January 2008, a few weeks after the conversation with her mom in the kitchen before Christmas, Emilie started Googling DNA testing services. "Just for research, I really don't want to know, I just wonder how expensive it would be, hypothetically," she told her husband Mark as her peered over her shoulder.

"Why wouldn't you want to know? I mean, even if you had the genes, it just means it's more likely, it doesn't mean you're absolutely going to get it."

"I don't know. I want to be able to live my life without thinking that every time I forget the eggs in the trunk of car it's not the sign of impending doom." Her keyboard strokes started getting a little louder, her knuckles getting a little tighter. "And it just seems weird, everyone praying that oh I hope I didn't get Dad's genes. It just doesn't seem right, like I shouldn't be hoping for that, I love him, you know?"

"Honey, do what you want to do, of course. But I think your Dad's hoping the same thing - he wouldn't be offended with you thinking that, you know that, right?"

"Yeah. I know." Emilie picked up a chocolate-covered coffee bean from the small blue dessert bowl resting on the table and ate it with a loud crunch.


A week after that, Emilie found herself in a doctor's office, flipping through the pages of an US Weekly. She hadn't planned this, but she had read every article and watched every news bulletin on the 5 o'clock news that had mentioned the words Alzheimer's or dementia. Every since her father's diagnosis, she was obsessed with finding out more, and the more she read, the more she realized that it would be foolish to avoid knowing for too much longer. She was probably too young to get it still, but the promise of drug trials keeping symptoms from ever even showing up in the first place was too promising.

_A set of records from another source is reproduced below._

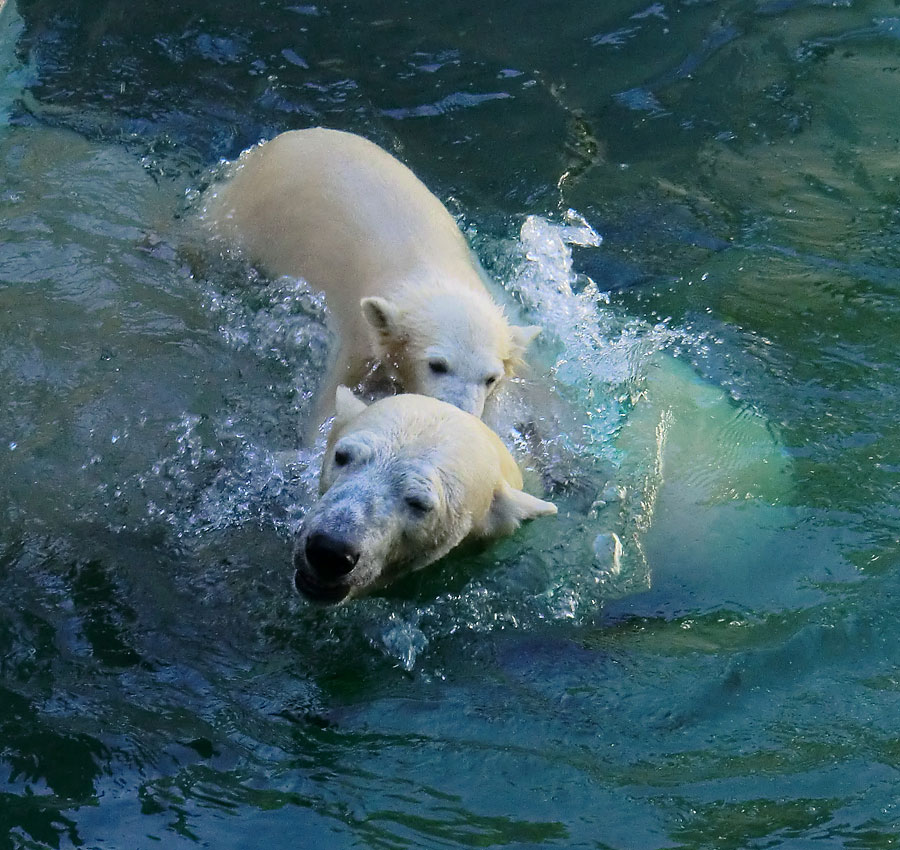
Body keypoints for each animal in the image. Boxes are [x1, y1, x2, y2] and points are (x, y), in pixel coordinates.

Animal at [206, 126, 540, 424]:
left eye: (490, 377)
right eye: (437, 365)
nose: (461, 412)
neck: (433, 274)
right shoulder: (362, 337)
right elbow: (336, 396)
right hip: (241, 216)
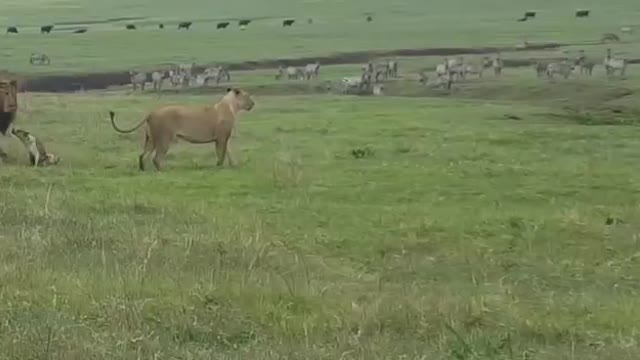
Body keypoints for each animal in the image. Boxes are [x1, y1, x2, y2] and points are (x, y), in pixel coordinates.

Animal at [109, 88, 254, 171]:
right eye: (247, 96)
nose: (253, 103)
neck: (231, 105)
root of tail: (151, 112)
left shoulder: (224, 138)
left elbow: (228, 152)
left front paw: (233, 165)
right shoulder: (221, 138)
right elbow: (221, 153)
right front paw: (219, 166)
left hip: (151, 139)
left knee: (143, 155)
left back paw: (143, 170)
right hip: (164, 138)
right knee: (156, 158)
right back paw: (165, 170)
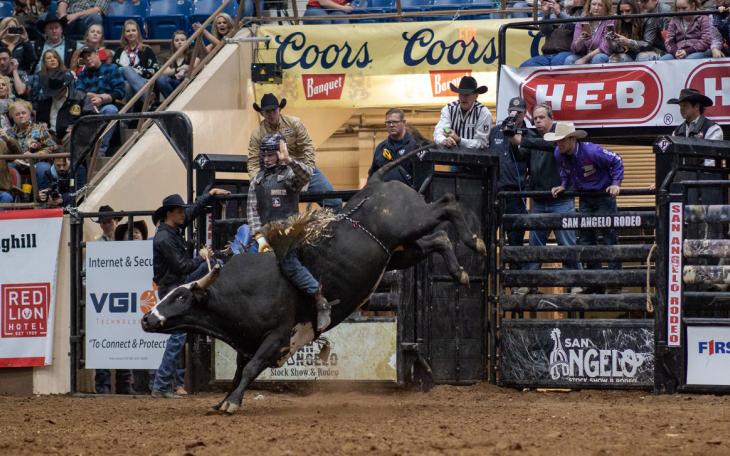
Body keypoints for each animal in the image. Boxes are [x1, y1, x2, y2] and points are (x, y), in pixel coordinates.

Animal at [141, 146, 486, 414]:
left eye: (181, 297)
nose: (147, 319)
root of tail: (375, 184)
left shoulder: (277, 337)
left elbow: (251, 369)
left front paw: (232, 403)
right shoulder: (246, 343)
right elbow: (240, 371)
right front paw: (222, 401)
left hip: (411, 222)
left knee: (447, 204)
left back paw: (476, 241)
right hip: (400, 252)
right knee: (439, 238)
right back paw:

That morning, when she found her car keys without any trouble, she thought "Maybe I don't even need to go today - my brain is on fire." She still went, though, wanting to avoid the inevitable phone call from her mother that night that would be asking about how it went. She regretted telling her mother that she had finally decided she wanted the test, knowing that with that declaration, there would be no turning back.

When her name was called by the pretty receptionist, she put her magazine down and walked into the doctor's office, and noisily crinkled the paper on the plastic table as she sat. She waited and stared at the door, knowing that the next person to walk through that door would tell her the truth she had spent so long trying to avoid.